Formula 1 | Jacques Villenueve: “Ocon è stato imbarazzante!”

Durissimo Jacques Villenueve, che a seguito del contatto Verstappen-Ocon ha definito il francese ridicolo

Jacques Villenueve, ultimo campione del mondo della Williams, si è espresso sul clamoroso contatto tra Esteban Ocon e Max Vesratppen. Ovviamente, come suo solito, non ci è andato molto per il sottile definendo Ocon imbarazzante.

Ocon é stato ridicolo. La cosa peggiore è che tutti hanno visto cosa è successo, ma alla radio non si è sentito nessun messaggio di scuse. Sarebbe stato doveroso, quantomeno ammettere le proprie colpe. Normalmente ti puoi sdopppiare, ma senza recare rischi a chi è a pieni giri. In tutti gli incidenti in cui è stato coinvolto, è sempre stata colpa di altri secondo lui, ma probabilmente era nel torto, perché non ha letto correttamente la gara. E non impara mai, perché non è mai stata colpa sua, mai. Mi aspettavo di peggio nel post gara da parte di Verstappen, che non gli ha nemmeno tirato un pugno!”. Una reazione che seppur sia stata più soft di quella prevista da Villenueve, è costata all’olandese due giorni di lavori socialmente utili presso la FIA. “D’altronde vogliamo vedere questo: emozioni, lottatori! E’ stato bello.” Ha aggiunto Jacques Villenueve.

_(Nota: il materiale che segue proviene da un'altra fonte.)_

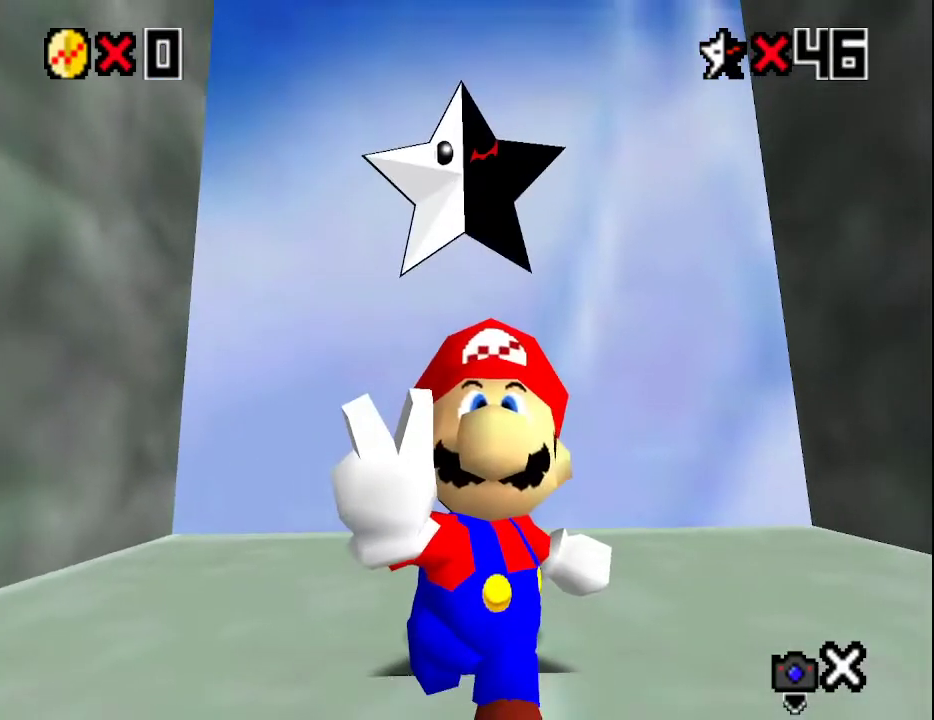
{"buttons": [], "left_stick": "center", "events": []}
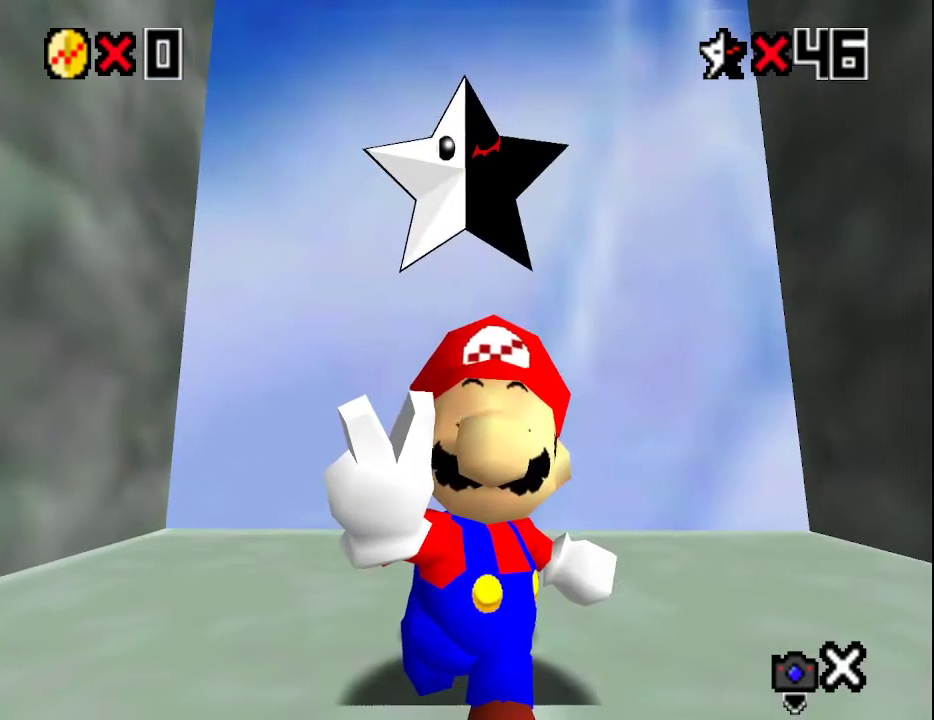
{"buttons": [], "left_stick": "center", "events": []}
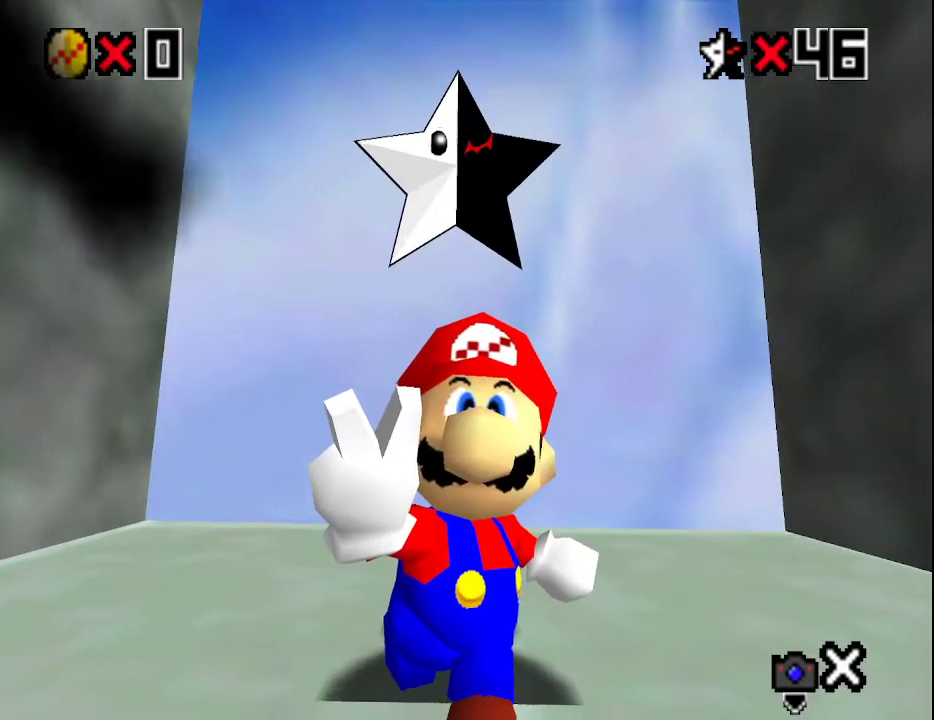
{"buttons": [], "left_stick": "center", "events": []}
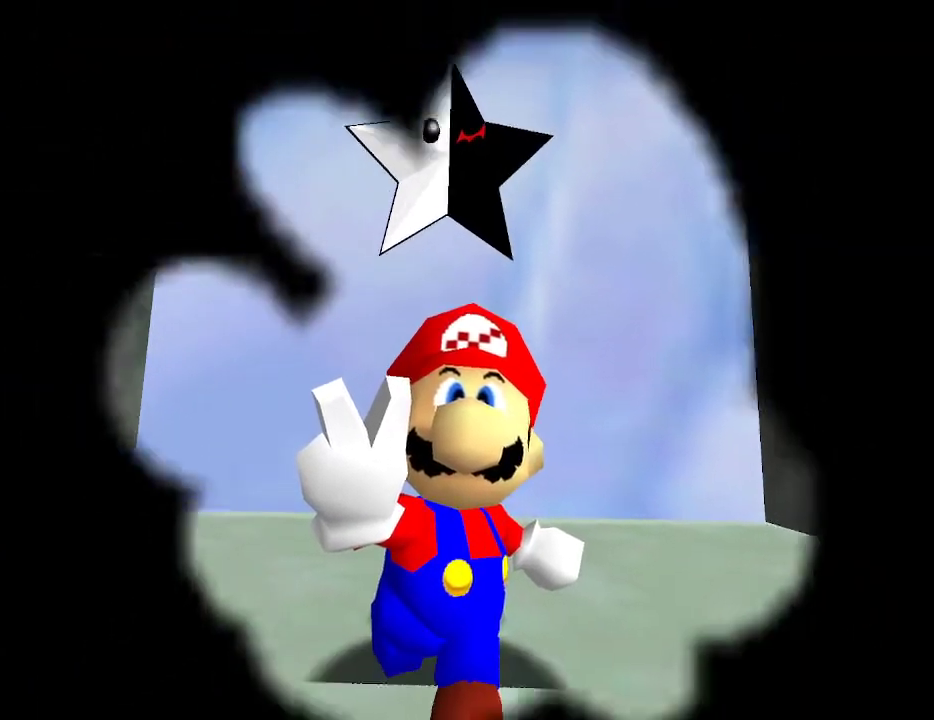
{"buttons": [], "left_stick": "center", "events": []}
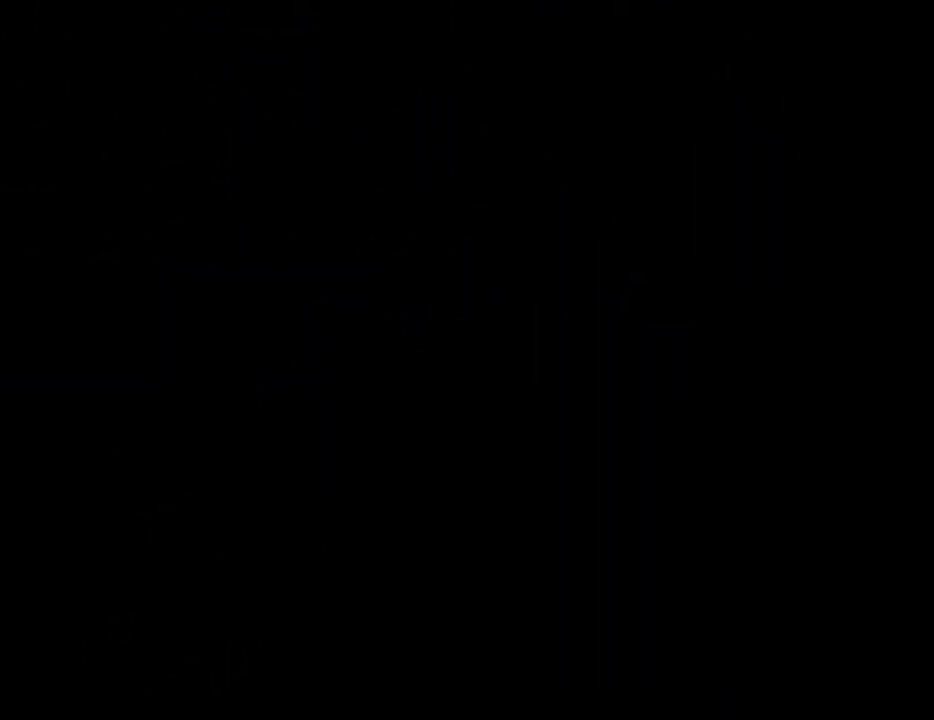
{"buttons": [], "left_stick": "center", "events": [[317, "A", "down"], [367, "A", "up"], [467, "A", "down"], [500, "A", "up"]]}
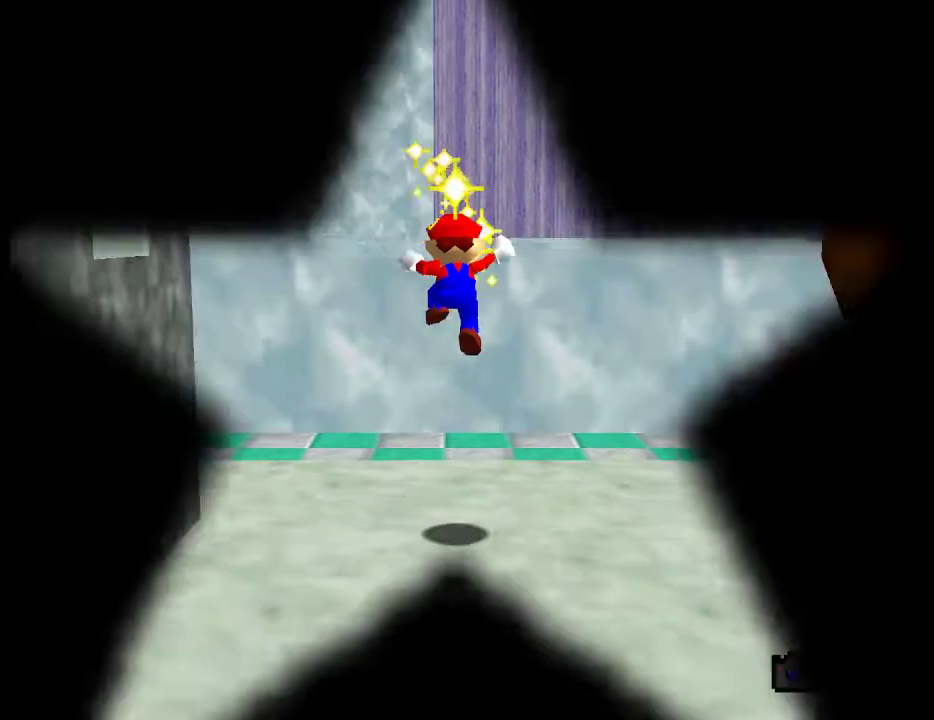
{"buttons": [], "left_stick": "center", "events": [[83, "A", "down"], [133, "A", "up"]]}
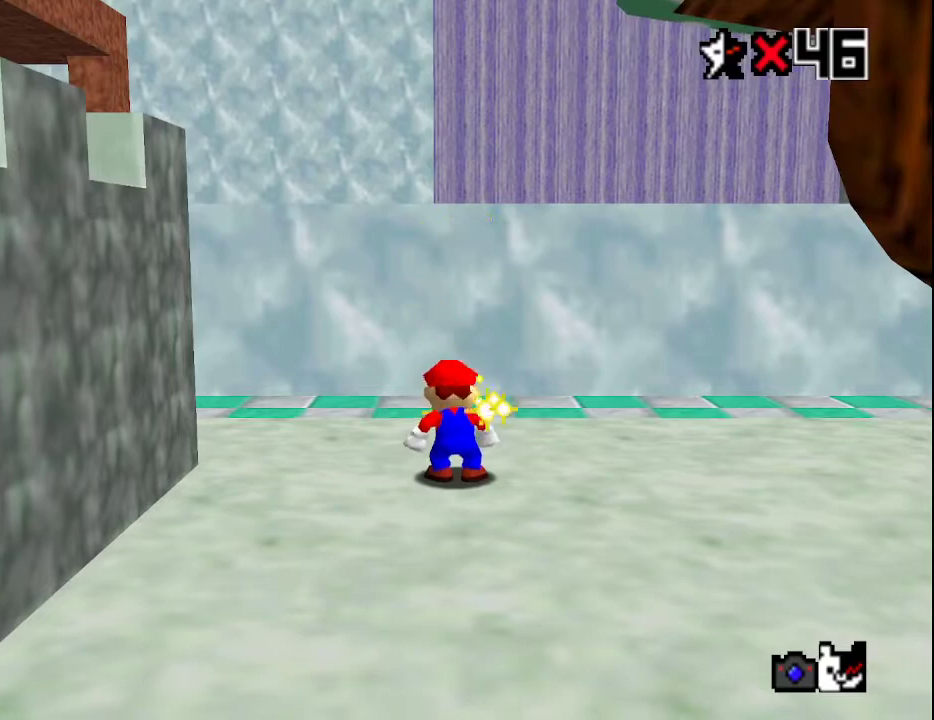
{"buttons": [], "left_stick": "center", "events": [[200, "C_RIGHT", "down"], [267, "C_RIGHT", "up"], [333, "C_RIGHT", "down"], [400, "C_RIGHT", "up"]]}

Per quanto riguarda il Gran Premio, il canadese ha molto apprezzato la guida di SuperMax e i suoi sorpassi al limite ma corretti. “Da Monaco, Max è cambiato, è maturato. Sembra abbia preso il talento di Ricciardo. Si è sbarazzato di ciò che è stato negativo e ha preso ciò che era buono di Ricciardo e ha fatto un passo avanti notevole. Nelle ultime gare è stato davvero impressionante.”

La Force India ha difeso Ocon, sottolineando il vantaggio di velocità che aveva in quel momento con SuperSoft nuove. Il team principal Otmar Szafnauer ha dichiarato ad Autosport: “Max probabilmente stava facendo cinque, sei o sette giri lenti per portare le gomme in un range di temparatura più adatto. Abbiamo un’altra gara da correre, non possiamo permetterci di perdere nemmeno mezzo secondo al giro per sei giri. Così ha chiesto, ‘Posso sdoppiarmi?’, ‘Sì, sdoppiati, hai un vantaggio sulla gomma, sei più veloce’. Max sapeva che era lì, perché erano arrivati appaiati in curva 1. Il contatto non è avvenuto li, Max sapeva dov’era Esteban. Dove altro poteva andare se ha chiuso verso il punto di corda?”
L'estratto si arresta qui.